Un juzgado está subastando a un perro como un «bien mueble», la punta del iceberg de un desamparo absoluto institucional y jurídico de los animales.

Recientemente los medios se hacían eco de una bochornosa noticia: el juzgado de primera instancia nº3 de Lugo ponía a subasta pública un perro llamado Boss como un «bien mueble», con un valor estimado de 3.431 euros y una puja mínima de 1.715 euros.

Esta noticia es una aberración, no solo por la cosificación hacia un animal, poniéndole un precio y tratándolo como un objeto, sino por la desconsideración absoluta hacia su bienestar emocional. ¿Cómo es posible que se subaste un perro como si fuese un sofá o una cómoda? El motivo de semejante atrocidad es una disputa en un proceso de divorcio, en el que los implicados no se logran poner de acuerdo en quién se queda con el animal.

¿Qué hay detrás?

Pero el fondo va mucho más allá… ¿Por qué en España se permite algo así? Pues la respuesta es muy sencilla: porque los partidos políticos con representación parlamentaria no se han ocupado de tramitar cambios legislativos que impidan que los animales sigan siendo considerados cosas.

En febrero de 2017 se llevó ante el Congreso de los Diputados la modificación del régimen jurídico de los animales, una ley que instaba al Gobierno a promover las reformas legales necesarias para crear una categoría especial en el Código Civil donde se definiera a los animales como «seres vivos dotados de sensibilidad», así como para que no pudiesen ser objeto de embargo en ningún procedimiento judicial. Dicha reforma fue apoyada por UNANIMIDAD, pero nunca llegó a aplicarse. ¿Por qué? Porque la dejaron caducar, porque no les interesaba en absoluto, pese a tener un apoyo unánime, proteger a los animales.
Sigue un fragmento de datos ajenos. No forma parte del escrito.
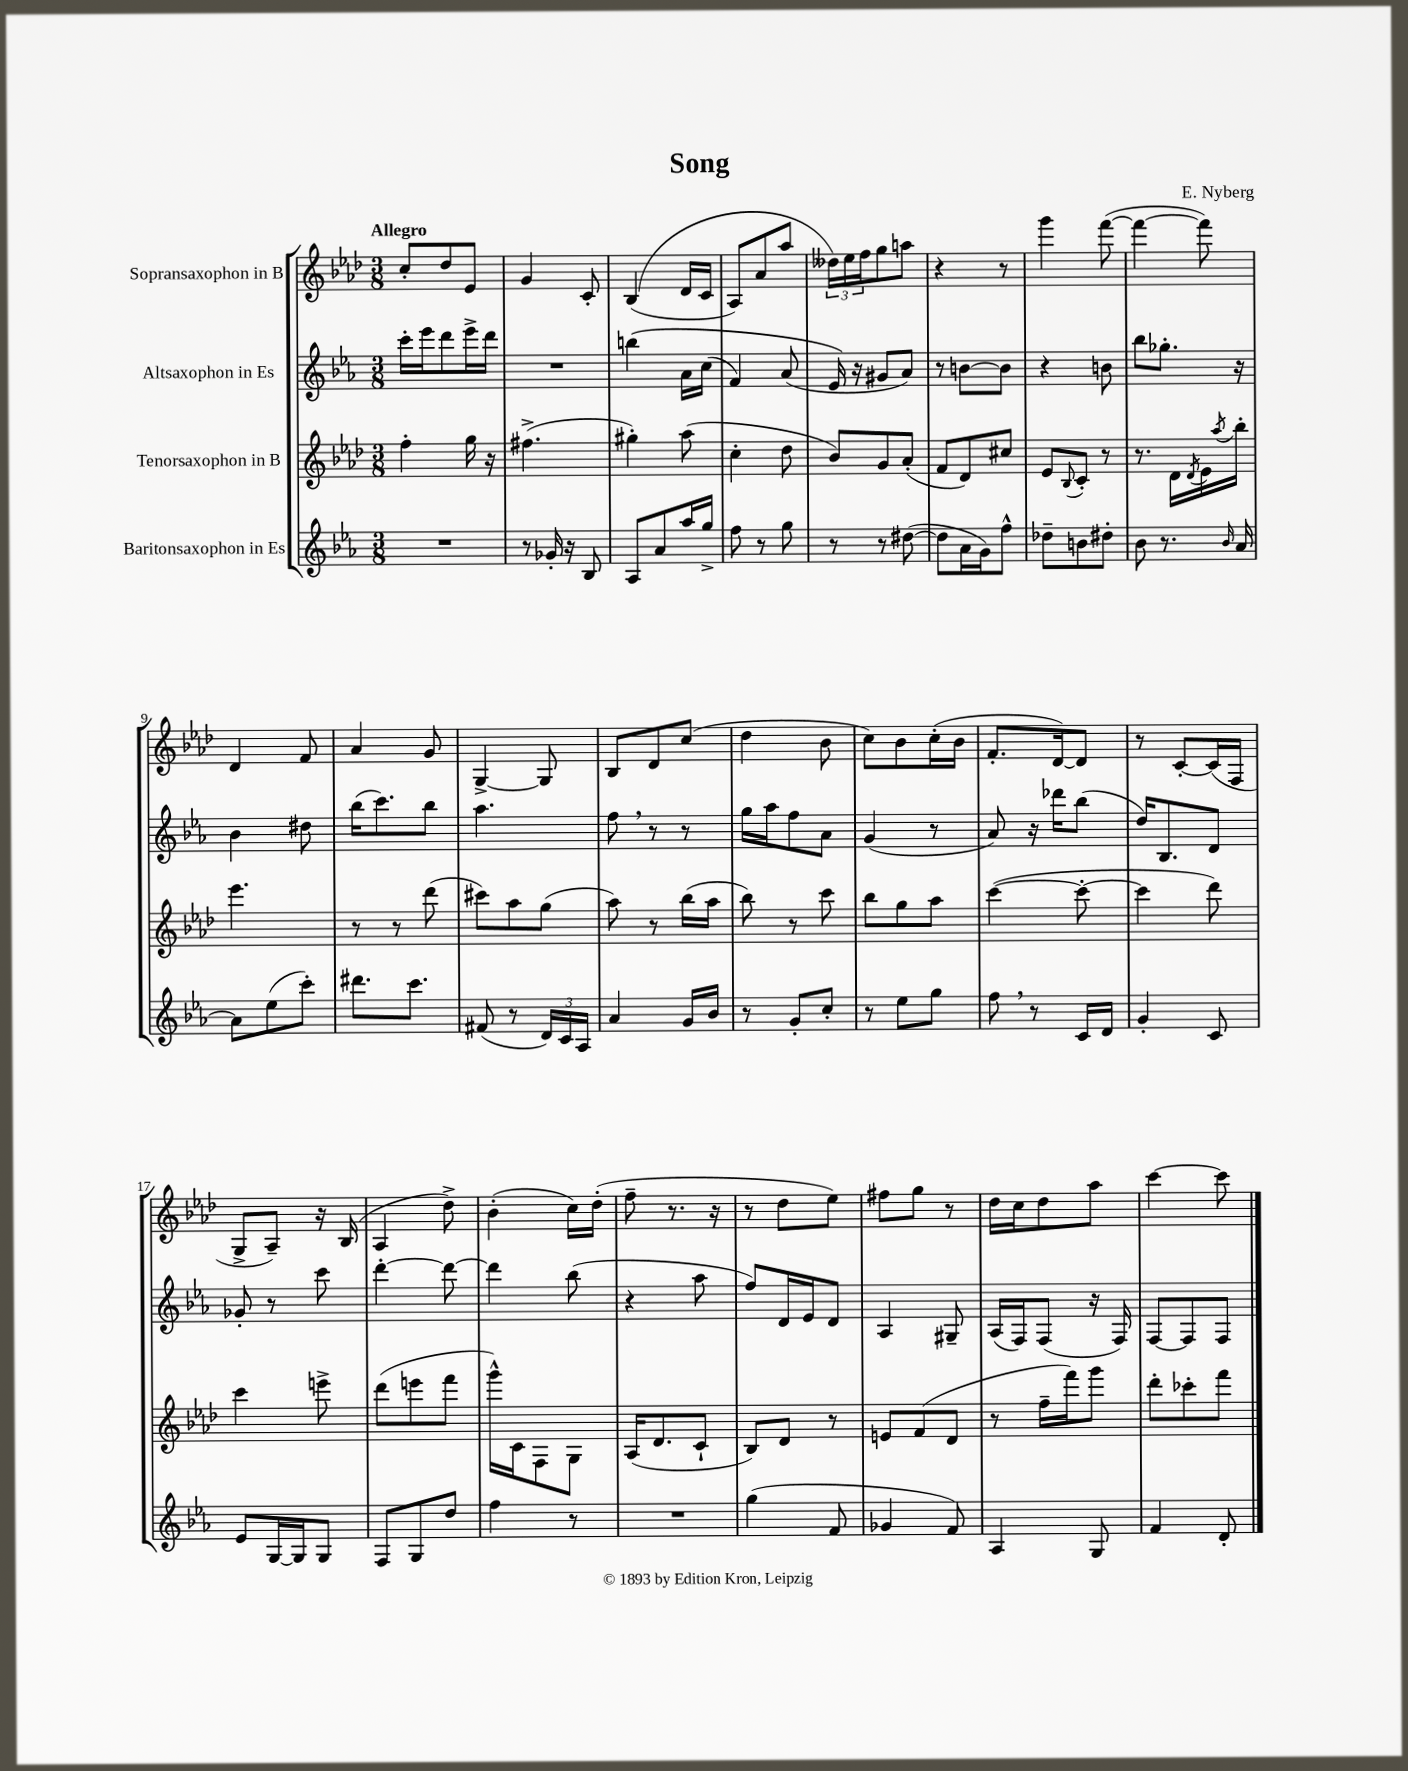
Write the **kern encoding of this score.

**kern	**kern	**kern	**kern
*part4	*part3	*part2	*part1
*staff4	*staff3	*staff2	*staff1
*I"Baritonsaxophon in Es	*I"Tenorsaxophon in B	*I"Altsaxophon in Es	*I"Sopransaxophon in B
*clefG2	*clefG2	*clefG2	*clefG2
*k[b-e-a-]	*k[b-e-a-d-]	*k[b-e-a-]	*k[b-e-a-d-]
*M3/8	*M3/8	*M3/8	*M3/8
=1	=1	=1	=1
!	!	!	!LO:TX:a:B:t=Allegro
4.r	4ff'\	16ccc'\LL	8cc'/L
.	.	16eee-\J	.
.	.	8ddd\	8dd-/
.	16gg\	16eee-^\L	8e-/J
.	16r	16ddd\JJ	.
=2	=2	=2	=2
8r	(4.ff#X^\	4.r	4g/
16g-X'/	.	.	.
16r	.	.	.
8B-/	.	.	8c'/
=3	=3	=3	=3
8A-/L	4gg#X'\)	(4bbn\	((4B-/
8a-/	.	.	.
16aa-/L	(8aa-\	16a-\LL	16d-/LL
16gg^/JJ	.	(16cc\JJ	16c/JJ
=4	=4	=4	=4
8ff\	4cc'\	4f/)	8A-/L)
8r	.	.	8a-/
8gg\	8dd-\	(8a-/	8aa-/J
=5	=5	=5	=5
8r	8b-/L)	16e-/)	24dd--X\LL)
.	.	.	24ee-\
.	.	16r	.
.	.	.	24ff\J
8r	8g/	8g#X/L	8gg\
([8dd#X\	(8a-'/J	8a-/J)	8aan\J
=6	=6	=6	=6
8dd#\L]	8f/L	8r	4r
16a-\L	8d-/)	[8bn\L	.
16g\J)	.	.	.
8ff^^\J	8cc#X/J	8b\J]	8r
=7	=7	=7	=7
8dd-X~\L	8e-/L	4r	4ggg\
.	8qqB-/	.	.
8bn\	8c'/J	.	.
8dd#X'\J	8r	8bn\	([8fff\
=8	=8	=8	=8
8b-\	8.r	8bb-\L	4fff\_
8.r	.	8.gg-X'\J	.
.	16d-\LL	.	.
.	8qd-/	.	.
.	16e-\	.	8fff\])
16qqb-/	8qaa-/	.	.
[16a-/	16bb-'\JJ	16r	.
!!LO:LB:g=z
=9	=9	=9	=9
8a-\L]	4.eee-\	4b-\	4d-/
(8ee-\	.	.	.
8ccc'\J)	.	8dd#X\	8f/
=10	=10	=10	=10
8.ddd#X\L	8r	(16bb-\KL	4a-/
.	.	8.ccc\)	.
.	8r	.	.
8.ccc\J	.	.	.
.	(8ddd-\	8bb-\J	8g/
=11	=11	=11	=11
(8f#X/	8ccc#X\L)	4.aa-\	[4G^/
8r	8aa-\	.	.
24d/LL)	(8gg\J	.	8G/]
24c/	.	.	.
24A-/JJ	.	.	.
=12	=12	=12	=12
4a-/	8aa-\)	8ff,\	8B-/L
.	8r	8r	8d-/
16g/LL	(16bb-\LL	8r	(8cc/J
16b-/JJ	16aa-\JJ	.	.
=13	=13	=13	=13
8r	8bb-\)	16gg\LL	4dd-\
.	.	16aa-\J	.
8g'/L	8r	8ff\	.
8cc'/J	8ccc\	8a-\J	8b-\
=14	=14	=14	=14
8r	8bb-\L	(4g/	8cc\L)
8ee-\L	8gg\	.	8b-\
8gg\J	8aa-\J	8r	(16cc'\L
.	.	.	16b-\JJ
=15	=15	=15	=15
8ff,\	([4ccc\	8a-/)	8.f'/L
8r	.	16r	.
.	.	16ddd-X\KL	[16d-/k)
16c/LL	8ccc'\_	(8bb-\J	8d-/J]
16d/JJ	.	.	.
=16	=16	=16	=16
4g'/	4ccc\]	16dd/KL)	8r
.	.	8.B-/	.
.	.	.	[8c'/L
8c/	8ddd-\)	8d/J	(16c/L]
.	.	.	16F/JJ
!!LO:LB:g=z
=17	=17	=17	=17
8e-/L	4ccc\	8g-X'/	8G^/L
[16G/L	.	8r	8A-~/J)
16G/J]	.	.	.
8G/J	8eeen^\	8ccc\	16r
.	.	.	(16B-/
=18	=18	=18	=18
8F/L	(8ddd-\L	[4ddd'\	4A-/
8G/	8eeen\	.	.
8dd/J	8fff\J	8ddd\_	8dd-^\)
=19	=19	=19	=19
4ff\	16ggg^^\LL)	4ddd\]	(4b-'\
.	16c\J	.	.
.	8F\	.	.
8r	8G\J	(8bb-\	16cc\LL)
.	.	.	(16dd-'\JJ
=20	=20	=20	=20
4.r	(16A-/KL	4r	8ff~\
.	8.d-/	.	.
.	.	.	8.r
.	8c`/J	8aa-\	.
.	.	.	16r
=21	=21	=21	=21
(4gg\	8B-/L)	8ff/L)	8r
.	8d-/J	16d/L	8dd-\L
.	.	16e-/J	.
8f/	8r	8d/J	8ee-\J)
=22	=22	=22	=22
4g-X/	8en/L	4A-/	8ff#X\L
.	(8f/	.	8gg\J
8f/)	8d-/J	8G#X~/	8r
=23	=23	=23	=23
4A-/	8r	(16A-/LL	16dd-\LL
.	.	16F/J)	16cc\J
.	16ff~\LL	(8F/J	8dd-\
.	16fff\J)	.	.
8G/	8ggg\J	16r	8aa-\J
.	.	16F/)	.
=24	=24	=24	=24
4f/	8ddd-'\L	[8F/L	[4ccc\
.	8ccc-X'\	8F/]	.
8d'/	8fff\J	8F/J	8ccc\]
==	==	==	==
*-	*-	*-	*-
El proyecto fue pasando por los diferentes trámites establecidos, pero finalmente acabó bajo el epígrafe de CADUCADO en 2019, pese a haber pasado por 115 enmiendas de los partidos políticos, todos interesados en dar apariencia de preocupación por el bienestar animal, pero realmente sin el más mínimo interés en que saliese adelante.

En 2020, ante la caducidad del proyecto, se volvió a presentar exactamente el mismo texto, que deberá pasar de nuevo por todos los trámites, alargando el proceso sine die.

La única esperanza para los animales

Así pues, los animales llevan 4 años esperando a tener cierta protección, aunque esta propuesta se limitase a los animales considerados «de compañía», dejando una vez más a la inmensa mayoría de animales desamparados ante los interminables abusos que sufren. Es más, llevamos 14 años de retraso desde que la Unión Europea estableció en el Tratado de Lisboa de 2007 que los Estados miembros deben tener plenamente en cuenta las exigencias en materia de bienestar de los animales como sensibles.

Esto sucede y seguirá sucediendo mientras los partidos políticos del Congreso consideren a los animales como meras promesas electorales, como medios para obtener votos. Y su situación de desamparo no cambiará hasta que un partido realmente animalista, que tenga la protección a los animales como eje vertebrador de sus políticas, un partido como PACMA, logre entrar en las instituciones para ser la única voz de los animales.